→ What you have to do: Could you transcribe the entries below exactly, without any of the pictures?

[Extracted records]
##############################
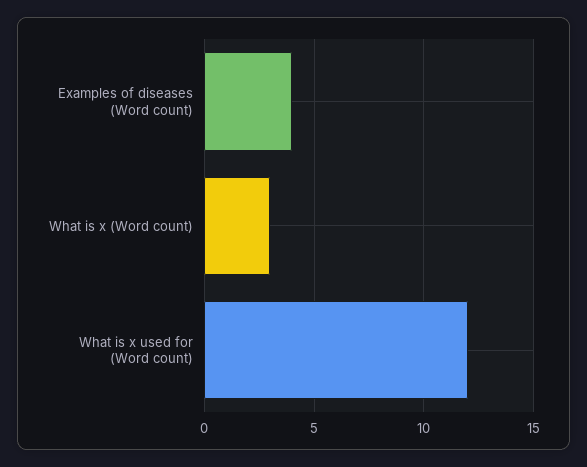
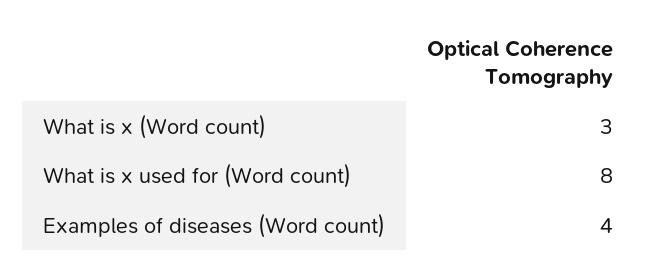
  {
    "Examples of diseases (Word count)": 4,
    "What is x (Word count)": 3,
-   "What is x used for (Word count)": 12
+   "What is x used for (Word count)": 8
  }

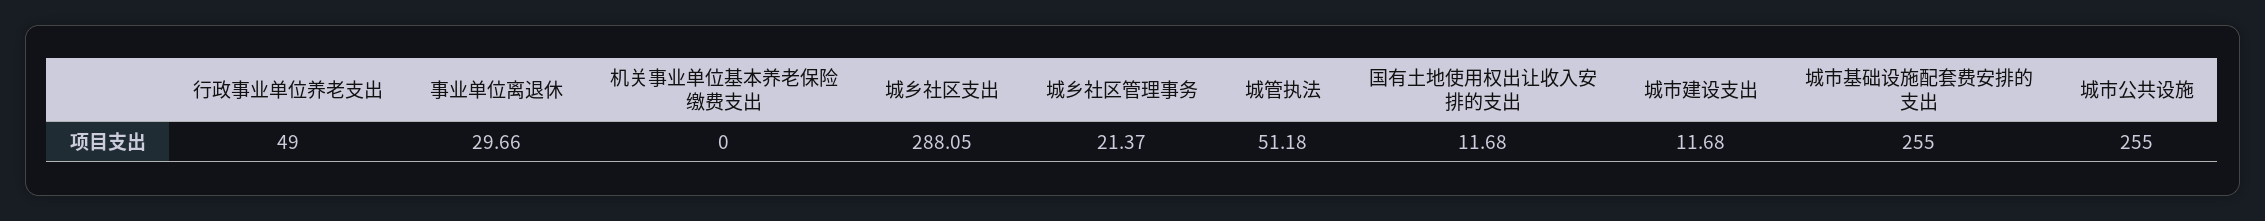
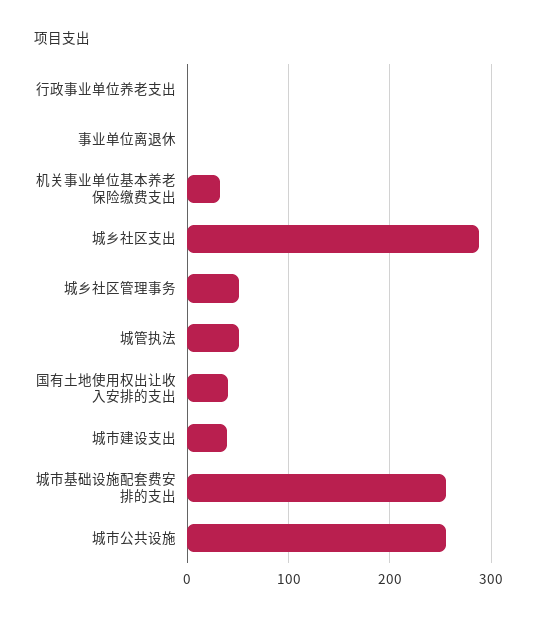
  {
-   "行政事业单位养老支出": 49,
+   "行政事业单位养老支出": 0,
-   "事业单位离退休": 29.66,
+   "事业单位离退休": 0,
-   "机关事业单位基本养老保险缴费支出": 0,
+   "机关事业单位基本养老保险缴费支出": 30,
    "城乡社区支出": 288.05,
-   "城乡社区管理事务": 21.37,
+   "城乡社区管理事务": 50,
    "城管执法": 51.18,
-   "国有土地使用权出让收入安排的支出": 11.68,
+   "国有土地使用权出让收入安排的支出": 40,
-   "城市建设支出": 11.68,
+   "城市建设支出": 40,
    "城市基础设施配套费安排的支出": 255,
    "城市公共设施": 255
  }

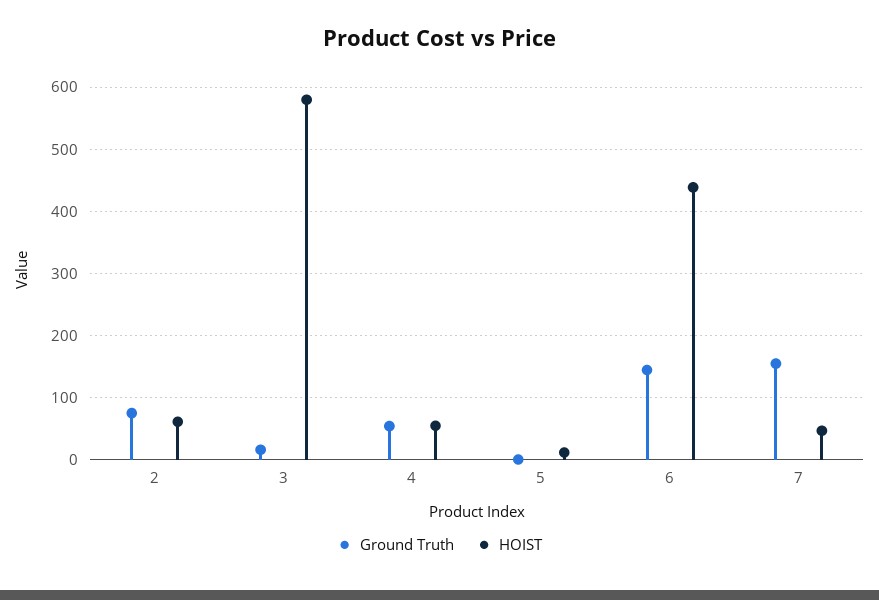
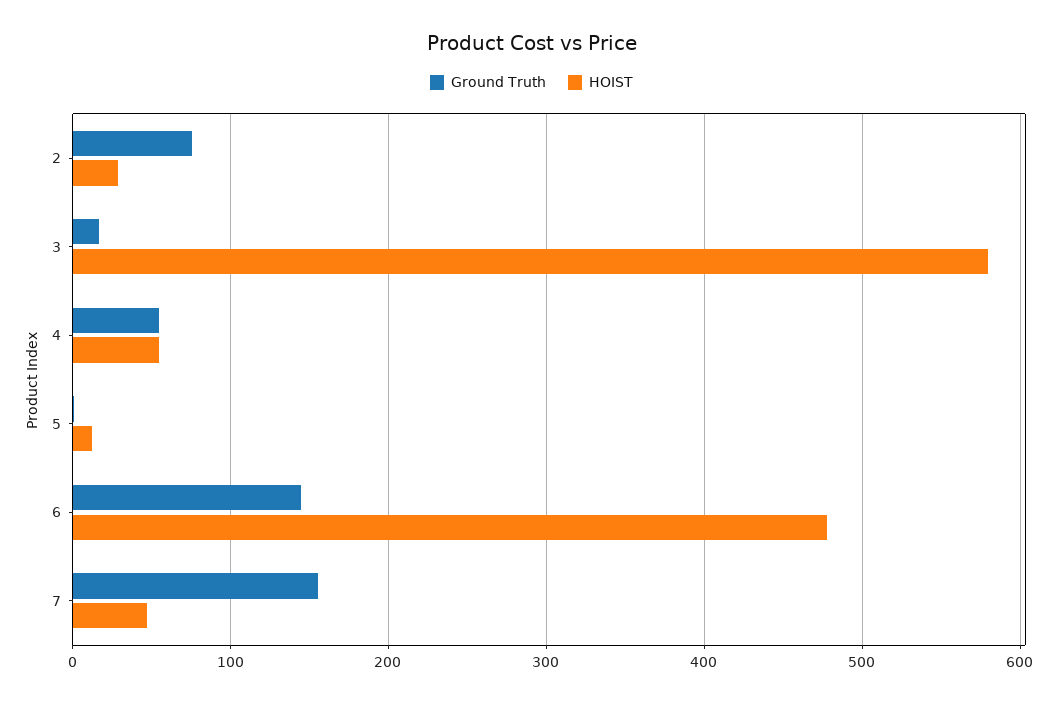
  {
    "Ground Truth": {
      "2": 80,
      "3": 20,
      "4": 50,
      "5": 0,
      "6": 140,
      "7": 160
    },
    "HOIST": {
-     "2": 60,
+     "2": 30,
      "3": 580,
      "4": 60,
      "5": 10,
-     "6": 440,
+     "6": 480,
      "7": 50
    }
  }

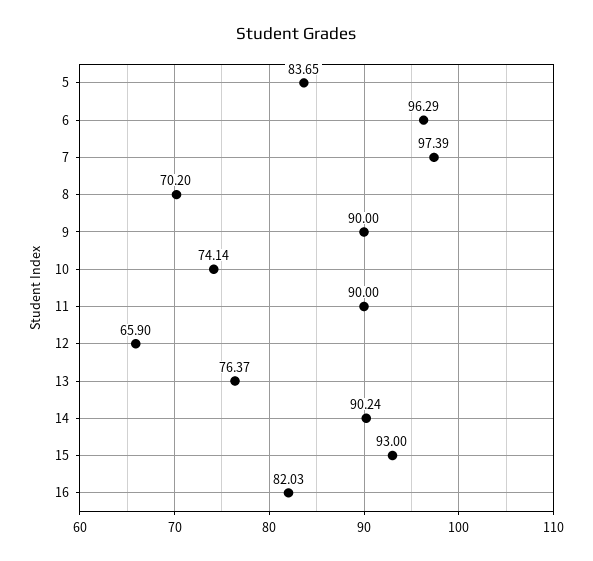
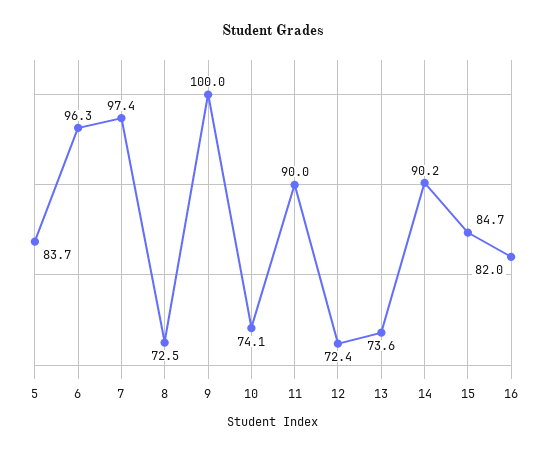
  {
    "5": 83.65,
    "6": 96.29,
    "7": 97.39,
-   "8": 70.2,
+   "8": 72.5,
-   "9": 90,
+   "9": 100,
    "10": 74.14,
    "11": 90,
-   "12": 65.9,
+   "12": 72.4,
-   "13": 76.37,
+   "13": 73.6,
    "14": 90.24,
-   "15": 93,
+   "15": 84.7,
    "16": 82.03
  }

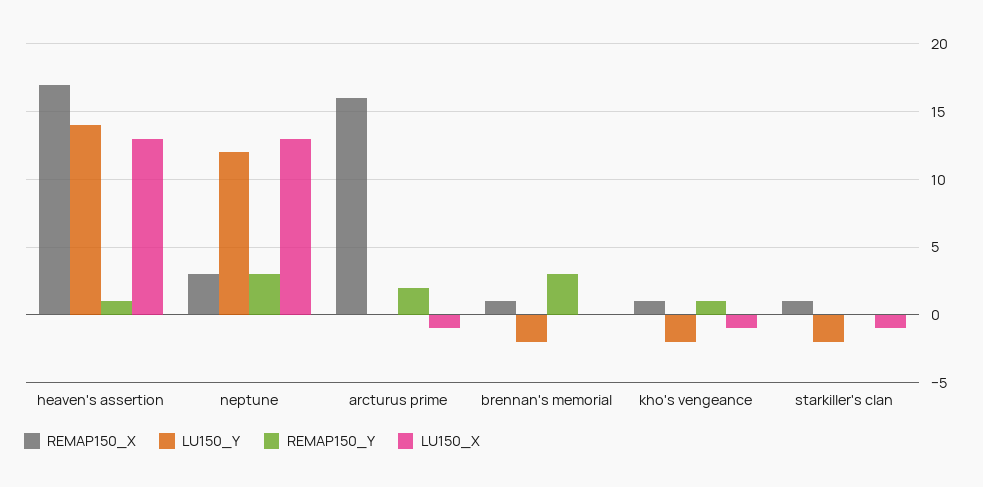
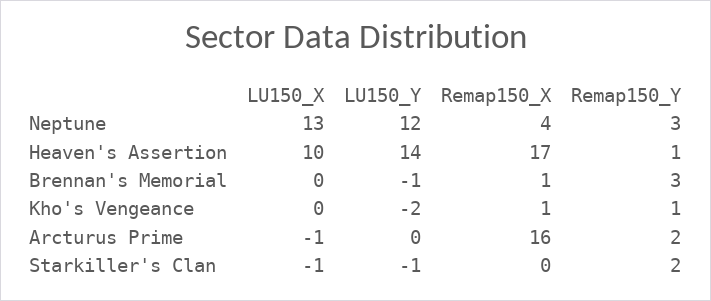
  {
    "REMAP150_X": {
      "heaven's assertion": 17,
-     "neptune": 3,
+     "neptune": 4,
      "arcturus prime": 16,
      "brennan's memorial": 1,
      "kho's vengeance": 1,
-     "starkiller's clan": 1
+     "starkiller's clan": 0
    },
    "LU150_Y": {
      "heaven's assertion": 14,
      "neptune": 12,
      "arcturus prime": 0,
-     "brennan's memorial": -2,
+     "brennan's memorial": -1,
      "kho's vengeance": -2,
-     "starkiller's clan": -2
+     "starkiller's clan": -1
    },
    "REMAP150_Y": {
      "heaven's assertion": 1,
      "neptune": 3,
      "arcturus prime": 2,
      "brennan's memorial": 3,
      "kho's vengeance": 1,
-     "starkiller's clan": 0
+     "starkiller's clan": 2
    },
    "LU150_X": {
-     "heaven's assertion": 13,
+     "heaven's assertion": 10,
      "neptune": 13,
      "arcturus prime": -1,
      "brennan's memorial": 0,
-     "kho's vengeance": -1,
+     "kho's vengeance": 0,
      "starkiller's clan": -1
    }
  }

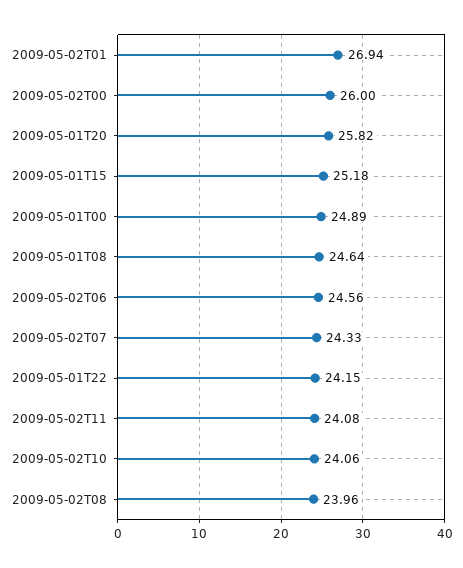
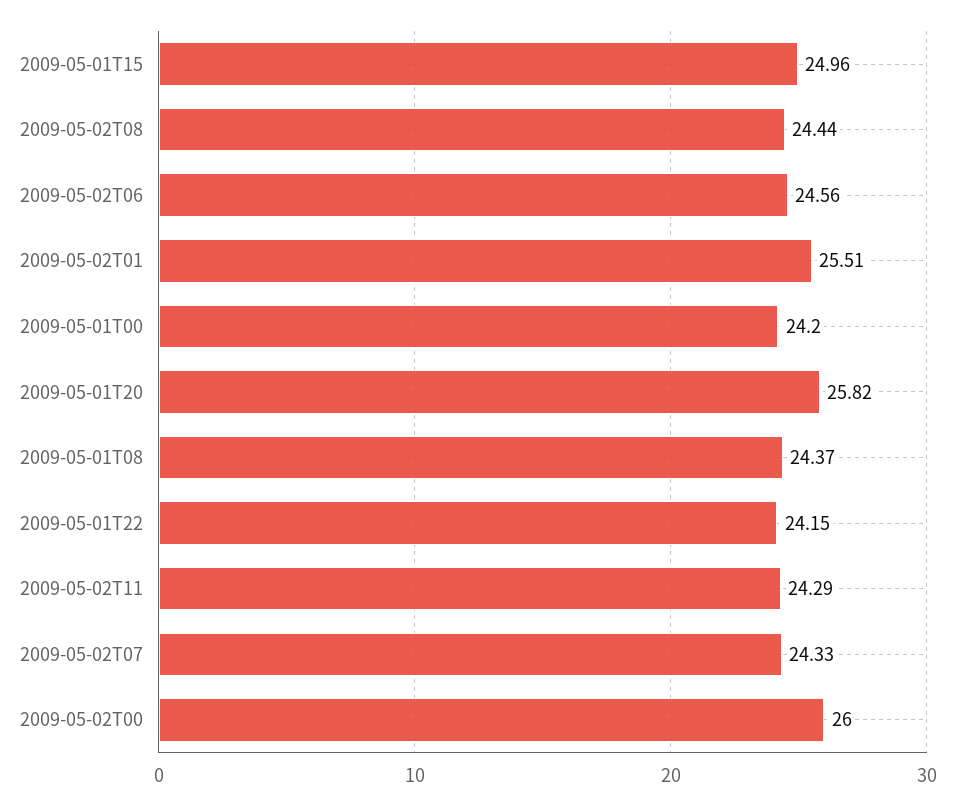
  {
-   "2009-05-02T01": 26.94,
+   "2009-05-02T01": 25.51,
    "2009-05-02T00": 26,
    "2009-05-01T20": 25.82,
-   "2009-05-01T15": 25.18,
+   "2009-05-01T15": 24.96,
-   "2009-05-01T00": 24.89,
+   "2009-05-01T00": 24.2,
-   "2009-05-01T08": 24.64,
+   "2009-05-01T08": 24.37,
    "2009-05-02T06": 24.56,
    "2009-05-02T07": 24.33,
    "2009-05-01T22": 24.15,
-   "2009-05-02T11": 24.08,
+   "2009-05-02T11": 24.29,
-   "2009-05-02T10": 24.06,
-   "2009-05-02T08": 23.96
+   "2009-05-02T08": 24.44
  }

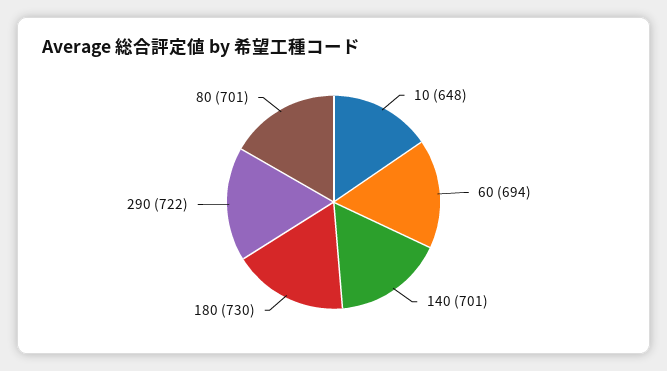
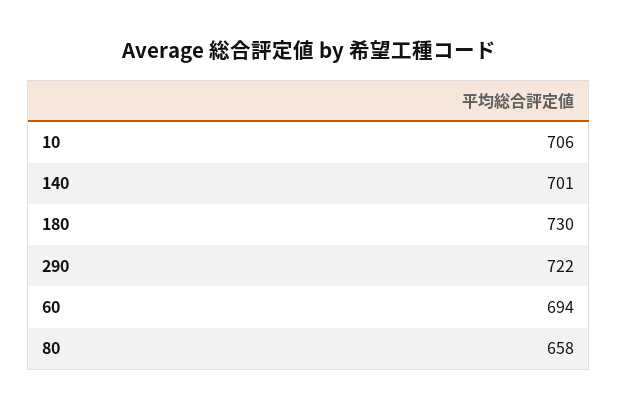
  {
-   "10": 648,
+   "10": 706,
    "60": 694,
    "140": 701,
    "180": 730,
    "290": 722,
-   "80": 701
+   "80": 658
  }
##############################
→ Solution:
  {
    "Examples of diseases (Word count)": 4,
    "What is x (Word count)": 3,
-   "What is x used for (Word count)": 12
+   "What is x used for (Word count)": 8
  }

  {
-   "行政事业单位养老支出": 49,
+   "行政事业单位养老支出": 0,
-   "事业单位离退休": 29.66,
+   "事业单位离退休": 0,
-   "机关事业单位基本养老保险缴费支出": 0,
+   "机关事业单位基本养老保险缴费支出": 30,
    "城乡社区支出": 288.05,
-   "城乡社区管理事务": 21.37,
+   "城乡社区管理事务": 50,
    "城管执法": 51.18,
-   "国有土地使用权出让收入安排的支出": 11.68,
+   "国有土地使用权出让收入安排的支出": 40,
-   "城市建设支出": 11.68,
+   "城市建设支出": 40,
    "城市基础设施配套费安排的支出": 255,
    "城市公共设施": 255
  }

  {
    "Ground Truth": {
      "2": 80,
      "3": 20,
      "4": 50,
      "5": 0,
      "6": 140,
      "7": 160
    },
    "HOIST": {
-     "2": 60,
+     "2": 30,
      "3": 580,
      "4": 60,
      "5": 10,
-     "6": 440,
+     "6": 480,
      "7": 50
    }
  }

  {
    "5": 83.65,
    "6": 96.29,
    "7": 97.39,
-   "8": 70.2,
+   "8": 72.5,
-   "9": 90,
+   "9": 100,
    "10": 74.14,
    "11": 90,
-   "12": 65.9,
+   "12": 72.4,
-   "13": 76.37,
+   "13": 73.6,
    "14": 90.24,
-   "15": 93,
+   "15": 84.7,
    "16": 82.03
  }

  {
    "REMAP150_X": {
      "heaven's assertion": 17,
-     "neptune": 3,
+     "neptune": 4,
      "arcturus prime": 16,
      "brennan's memorial": 1,
      "kho's vengeance": 1,
-     "starkiller's clan": 1
+     "starkiller's clan": 0
    },
    "LU150_Y": {
      "heaven's assertion": 14,
      "neptune": 12,
      "arcturus prime": 0,
-     "brennan's memorial": -2,
+     "brennan's memorial": -1,
      "kho's vengeance": -2,
-     "starkiller's clan": -2
+     "starkiller's clan": -1
    },
    "REMAP150_Y": {
      "heaven's assertion": 1,
      "neptune": 3,
      "arcturus prime": 2,
      "brennan's memorial": 3,
      "kho's vengeance": 1,
-     "starkiller's clan": 0
+     "starkiller's clan": 2
    },
    "LU150_X": {
-     "heaven's assertion": 13,
+     "heaven's assertion": 10,
      "neptune": 13,
      "arcturus prime": -1,
      "brennan's memorial": 0,
-     "kho's vengeance": -1,
+     "kho's vengeance": 0,
      "starkiller's clan": -1
    }
  }

  {
-   "2009-05-02T01": 26.94,
+   "2009-05-02T01": 25.51,
    "2009-05-02T00": 26,
    "2009-05-01T20": 25.82,
-   "2009-05-01T15": 25.18,
+   "2009-05-01T15": 24.96,
-   "2009-05-01T00": 24.89,
+   "2009-05-01T00": 24.2,
-   "2009-05-01T08": 24.64,
+   "2009-05-01T08": 24.37,
    "2009-05-02T06": 24.56,
    "2009-05-02T07": 24.33,
    "2009-05-01T22": 24.15,
-   "2009-05-02T11": 24.08,
+   "2009-05-02T11": 24.29,
-   "2009-05-02T10": 24.06,
-   "2009-05-02T08": 23.96
+   "2009-05-02T08": 24.44
  }

  {
-   "10": 648,
+   "10": 706,
    "60": 694,
    "140": 701,
    "180": 730,
    "290": 722,
-   "80": 701
+   "80": 658
  }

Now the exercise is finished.